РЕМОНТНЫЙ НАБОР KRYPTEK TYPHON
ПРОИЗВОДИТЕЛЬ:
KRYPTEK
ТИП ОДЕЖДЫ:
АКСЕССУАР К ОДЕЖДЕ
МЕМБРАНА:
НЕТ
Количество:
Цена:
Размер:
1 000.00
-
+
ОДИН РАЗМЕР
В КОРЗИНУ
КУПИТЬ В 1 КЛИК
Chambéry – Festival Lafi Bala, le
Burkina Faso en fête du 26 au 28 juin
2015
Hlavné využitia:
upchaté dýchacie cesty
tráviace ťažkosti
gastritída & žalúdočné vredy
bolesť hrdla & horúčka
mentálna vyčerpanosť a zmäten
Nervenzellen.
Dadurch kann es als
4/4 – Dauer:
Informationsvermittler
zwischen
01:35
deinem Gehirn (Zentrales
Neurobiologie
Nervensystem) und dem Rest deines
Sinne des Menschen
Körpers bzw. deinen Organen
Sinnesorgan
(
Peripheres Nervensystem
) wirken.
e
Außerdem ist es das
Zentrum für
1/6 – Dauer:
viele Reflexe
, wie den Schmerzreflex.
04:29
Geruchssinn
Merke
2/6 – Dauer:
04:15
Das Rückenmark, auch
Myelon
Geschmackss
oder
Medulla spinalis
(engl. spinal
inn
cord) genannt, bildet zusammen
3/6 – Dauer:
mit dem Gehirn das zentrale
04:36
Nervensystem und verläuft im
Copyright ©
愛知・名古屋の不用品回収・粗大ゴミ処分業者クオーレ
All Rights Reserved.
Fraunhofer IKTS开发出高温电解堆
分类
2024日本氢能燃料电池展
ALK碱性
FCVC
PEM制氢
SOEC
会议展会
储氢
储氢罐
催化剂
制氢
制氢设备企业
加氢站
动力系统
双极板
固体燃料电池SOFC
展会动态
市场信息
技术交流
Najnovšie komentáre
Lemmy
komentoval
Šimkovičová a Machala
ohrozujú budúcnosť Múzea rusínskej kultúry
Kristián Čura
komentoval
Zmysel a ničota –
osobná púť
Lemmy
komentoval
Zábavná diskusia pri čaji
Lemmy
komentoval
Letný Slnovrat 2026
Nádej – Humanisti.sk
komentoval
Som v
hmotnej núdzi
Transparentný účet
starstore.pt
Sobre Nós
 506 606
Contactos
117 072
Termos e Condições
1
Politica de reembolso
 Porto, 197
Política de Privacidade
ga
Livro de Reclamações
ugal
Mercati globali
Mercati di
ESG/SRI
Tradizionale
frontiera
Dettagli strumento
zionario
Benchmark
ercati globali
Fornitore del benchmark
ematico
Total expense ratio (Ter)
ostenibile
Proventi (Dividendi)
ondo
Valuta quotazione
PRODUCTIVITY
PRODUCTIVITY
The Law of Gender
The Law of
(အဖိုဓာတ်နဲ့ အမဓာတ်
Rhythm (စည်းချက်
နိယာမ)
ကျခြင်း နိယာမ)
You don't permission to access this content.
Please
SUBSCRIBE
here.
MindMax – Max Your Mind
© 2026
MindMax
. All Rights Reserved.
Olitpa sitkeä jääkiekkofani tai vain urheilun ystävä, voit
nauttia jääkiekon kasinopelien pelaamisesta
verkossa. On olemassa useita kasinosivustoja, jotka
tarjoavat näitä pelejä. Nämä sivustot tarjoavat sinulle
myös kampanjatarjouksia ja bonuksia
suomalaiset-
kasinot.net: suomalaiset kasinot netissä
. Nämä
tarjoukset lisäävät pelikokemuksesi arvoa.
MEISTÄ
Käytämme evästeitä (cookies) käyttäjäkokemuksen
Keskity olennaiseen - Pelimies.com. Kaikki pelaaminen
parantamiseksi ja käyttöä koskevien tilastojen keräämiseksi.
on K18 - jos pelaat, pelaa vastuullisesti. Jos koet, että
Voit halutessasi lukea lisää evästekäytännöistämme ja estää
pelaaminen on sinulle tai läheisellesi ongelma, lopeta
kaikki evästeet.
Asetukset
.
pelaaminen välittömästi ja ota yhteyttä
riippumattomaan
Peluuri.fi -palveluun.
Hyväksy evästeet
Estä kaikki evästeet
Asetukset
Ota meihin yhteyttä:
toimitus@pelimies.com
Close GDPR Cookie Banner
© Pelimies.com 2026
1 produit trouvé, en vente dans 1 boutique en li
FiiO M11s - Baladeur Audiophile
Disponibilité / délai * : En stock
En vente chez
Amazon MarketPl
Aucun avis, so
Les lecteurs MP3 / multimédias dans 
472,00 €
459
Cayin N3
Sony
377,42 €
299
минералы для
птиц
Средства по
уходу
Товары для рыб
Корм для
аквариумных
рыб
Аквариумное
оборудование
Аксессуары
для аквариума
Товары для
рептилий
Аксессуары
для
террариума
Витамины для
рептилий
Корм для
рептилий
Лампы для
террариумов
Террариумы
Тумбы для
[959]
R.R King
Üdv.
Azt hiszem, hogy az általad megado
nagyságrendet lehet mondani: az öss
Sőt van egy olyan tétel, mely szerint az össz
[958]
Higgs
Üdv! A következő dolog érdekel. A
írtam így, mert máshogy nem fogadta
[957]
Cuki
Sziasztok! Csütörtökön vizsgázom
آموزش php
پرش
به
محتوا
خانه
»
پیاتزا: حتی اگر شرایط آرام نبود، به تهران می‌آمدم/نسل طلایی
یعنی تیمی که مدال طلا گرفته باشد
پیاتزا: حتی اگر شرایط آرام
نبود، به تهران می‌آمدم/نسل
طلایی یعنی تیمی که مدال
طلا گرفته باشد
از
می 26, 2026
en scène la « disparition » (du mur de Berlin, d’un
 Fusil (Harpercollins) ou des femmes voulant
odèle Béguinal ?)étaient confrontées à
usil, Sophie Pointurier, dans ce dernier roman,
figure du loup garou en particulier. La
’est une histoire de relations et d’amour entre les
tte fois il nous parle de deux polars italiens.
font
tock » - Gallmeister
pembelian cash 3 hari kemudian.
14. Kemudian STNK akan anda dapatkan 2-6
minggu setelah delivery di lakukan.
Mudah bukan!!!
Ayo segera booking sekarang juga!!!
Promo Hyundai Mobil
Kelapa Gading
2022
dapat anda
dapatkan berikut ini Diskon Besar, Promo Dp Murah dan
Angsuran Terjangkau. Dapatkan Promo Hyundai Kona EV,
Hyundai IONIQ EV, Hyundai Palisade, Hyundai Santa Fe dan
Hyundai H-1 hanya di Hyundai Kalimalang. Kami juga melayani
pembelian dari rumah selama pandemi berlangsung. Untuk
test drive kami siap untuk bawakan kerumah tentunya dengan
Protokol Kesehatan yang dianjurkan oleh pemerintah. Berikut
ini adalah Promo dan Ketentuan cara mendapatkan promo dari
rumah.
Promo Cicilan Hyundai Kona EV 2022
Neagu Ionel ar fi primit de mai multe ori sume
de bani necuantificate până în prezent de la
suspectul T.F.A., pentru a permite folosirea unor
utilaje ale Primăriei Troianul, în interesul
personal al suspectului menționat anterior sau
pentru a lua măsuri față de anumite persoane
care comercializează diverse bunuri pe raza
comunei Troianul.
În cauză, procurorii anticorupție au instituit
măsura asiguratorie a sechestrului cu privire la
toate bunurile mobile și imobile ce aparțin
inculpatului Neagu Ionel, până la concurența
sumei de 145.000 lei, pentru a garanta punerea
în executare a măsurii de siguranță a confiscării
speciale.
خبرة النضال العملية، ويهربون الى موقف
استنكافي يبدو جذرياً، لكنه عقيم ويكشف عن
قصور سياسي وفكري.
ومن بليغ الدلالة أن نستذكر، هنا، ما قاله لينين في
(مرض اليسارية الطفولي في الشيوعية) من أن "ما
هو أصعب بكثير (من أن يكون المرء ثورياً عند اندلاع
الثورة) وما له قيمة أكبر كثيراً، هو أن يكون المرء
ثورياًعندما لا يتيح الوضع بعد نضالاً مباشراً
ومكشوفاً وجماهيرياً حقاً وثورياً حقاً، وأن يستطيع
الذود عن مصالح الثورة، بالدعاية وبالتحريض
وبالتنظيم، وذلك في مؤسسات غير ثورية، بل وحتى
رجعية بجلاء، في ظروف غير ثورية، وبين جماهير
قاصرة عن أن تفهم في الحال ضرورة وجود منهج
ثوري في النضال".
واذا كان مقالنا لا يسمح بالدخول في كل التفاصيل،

# # #

Exercise — Please output the lines from the start of the listing through the line containing "Sinne des Menschen" as a numbered list, with blank lines left out.

Finished exercise —
1. РЕМОНТНЫЙ НАБОР KRYPTEK TYPHON
2. ПРОИЗВОДИТЕЛЬ:
3. KRYPTEK
4. ТИП ОДЕЖДЫ:
5. АКСЕССУАР К ОДЕЖДЕ
6. МЕМБРАНА:
7. НЕТ
8. Количество:
9. Цена:
10. Размер:
11. 1 000.00
12. -
13. +
14. ОДИН РАЗМЕР
15. В КОРЗИНУ
16. КУПИТЬ В 1 КЛИК
17. Chambéry – Festival Lafi Bala, le
18. Burkina Faso en fête du 26 au 28 juin
19. 2015
20. Hlavné využitia:
21. upchaté dýchacie cesty
22. tráviace ťažkosti
23. gastritída & žalúdočné vredy
24. bolesť hrdla & horúčka
25. mentálna vyčerpanosť a zmäten
26. Nervenzellen.
27. Dadurch kann es als
28. 4/4 – Dauer:
29. Informationsvermittler
30. zwischen
31. 01:35
32. deinem Gehirn (Zentrales
33. Neurobiologie
34. Nervensystem) und dem Rest deines
35. Sinne des Menschen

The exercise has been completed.